THE PROBLEM: In the records below, some lines hold the word "pixel". Copy each of those lines.

Saved data entries
•••••

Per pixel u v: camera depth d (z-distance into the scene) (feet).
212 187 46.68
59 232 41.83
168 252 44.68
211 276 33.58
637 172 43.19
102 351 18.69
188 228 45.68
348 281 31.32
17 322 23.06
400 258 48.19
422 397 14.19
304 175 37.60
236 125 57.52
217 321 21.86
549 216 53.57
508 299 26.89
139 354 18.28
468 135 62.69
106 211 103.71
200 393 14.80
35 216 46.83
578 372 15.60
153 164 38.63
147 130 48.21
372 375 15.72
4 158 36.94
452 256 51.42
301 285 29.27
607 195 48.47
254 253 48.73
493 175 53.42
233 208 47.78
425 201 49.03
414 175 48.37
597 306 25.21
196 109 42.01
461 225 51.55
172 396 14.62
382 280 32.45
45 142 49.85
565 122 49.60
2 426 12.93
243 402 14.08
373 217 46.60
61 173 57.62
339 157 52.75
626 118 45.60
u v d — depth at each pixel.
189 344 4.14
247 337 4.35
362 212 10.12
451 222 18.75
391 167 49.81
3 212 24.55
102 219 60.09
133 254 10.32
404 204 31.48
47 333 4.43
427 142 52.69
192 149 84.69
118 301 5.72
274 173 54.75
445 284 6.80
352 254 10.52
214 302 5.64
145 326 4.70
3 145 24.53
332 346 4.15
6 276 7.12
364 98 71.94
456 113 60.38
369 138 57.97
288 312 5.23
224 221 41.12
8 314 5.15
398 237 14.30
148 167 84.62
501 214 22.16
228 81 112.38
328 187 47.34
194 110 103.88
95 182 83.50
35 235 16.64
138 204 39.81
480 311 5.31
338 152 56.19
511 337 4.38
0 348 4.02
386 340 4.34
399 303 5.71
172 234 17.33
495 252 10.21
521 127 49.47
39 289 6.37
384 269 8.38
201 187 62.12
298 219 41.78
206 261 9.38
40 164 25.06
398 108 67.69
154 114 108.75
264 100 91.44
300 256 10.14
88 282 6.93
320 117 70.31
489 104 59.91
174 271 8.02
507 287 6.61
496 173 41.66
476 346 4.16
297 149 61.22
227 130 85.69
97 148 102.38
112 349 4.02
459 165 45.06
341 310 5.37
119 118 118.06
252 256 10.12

•••••

WRITTEN SOLUTION:
Per pixel u v: camera depth d (z-distance into the scene) (feet).
u v d — depth at each pixel.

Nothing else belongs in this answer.